Anti-Racism Resources for healthcare professionals, families, and LGBTQ+ allies
Every form of systematic and systemic oppression runs counter to the core values and beliefs of medicine: respect for autonomy, beneficence, non-maleficence, and justice. However, we must acknowledge historic and recent actions, research, and policies created and sustained by healthcare professionals and healthcare organizations that have marginalized and exploited peoples from different racial and ethnic communities.

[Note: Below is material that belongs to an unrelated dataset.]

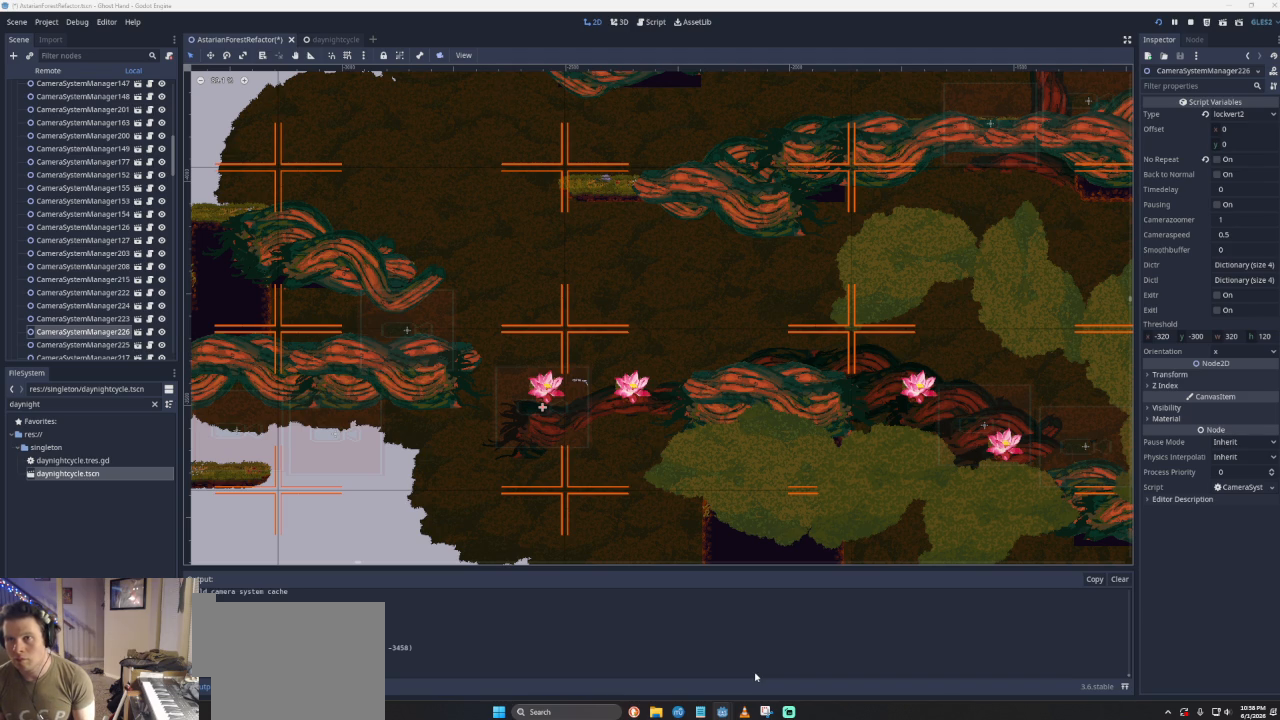
{"buttons": [], "left_stick": "center", "events": []}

At LGBTQuillen+, we are committed to connecting our members with resources specifically aimed to integrate anti-racist practices and resources into your current healthcare training programs, future healthcare practices, and daily conversations and interactions with friends and family. Below you will find resources from universities as well as Black and LGBTQ-led organizations specifically on these topics. We provide these in hopes of helping start or further your journey to become more aware of your own biases and privileges and to better understand how to be an active ally for the Black community and those within it who identify as LGBT+.
Anti-Racism and Healthcare
University of San Francisco - Multidisciplinary Resources
University of Washington - Healthcare equity and anti-racism
Black History Month - LGBT+ Stories
GLAAD - Black History Month Series
Pride Foundation - Black LGBT+ Stories
Anti-Racist Toolkit for Families of All Ages
Family Equality - Anti-Racist Toolkit for Families
Current books:
The Death and Life of Marsha P. Johnson
The Death and Life of Marsha P. Johnson (2017) chronicles the lives of Marsha P. Johnson
and Sylvia Rivera. Johnson and Rivera were prominent figures in gay liberation and
transgender rights movement in New York City from the 1960s to the 1990s and co-founders
of Street Transvestite Action Revolutionaries. Marsha P. Johnson is now one of the
most venerated icons in LGBTQ+ history, has been celebrated in a series of books,
documentaries, and films. Her actions and words continue to inspire trans activism
and resistance, and will continue to do so well into the future.
Marsha P. Johnson was tragically murdered on July 6, 1992 at the age of forty-six. Her case was originally closed by the NYPD as an alleged suicide, but transgender activist Mariah Lopez fought for it to be reopened for investigation in 2012. The film centers on activist Victoria Cruz's investigation into Johnson's death in 1992, which was initially ruled a suicide by police despite suspicious circumstances.
Black. Queer. Southern. Women. - An Oral History by E. Patrick Johnson
Drawn from the life narratives of more than seventy African American queer women who
were born, raised, and continue to reside in the American South, Black. Queer. Southern.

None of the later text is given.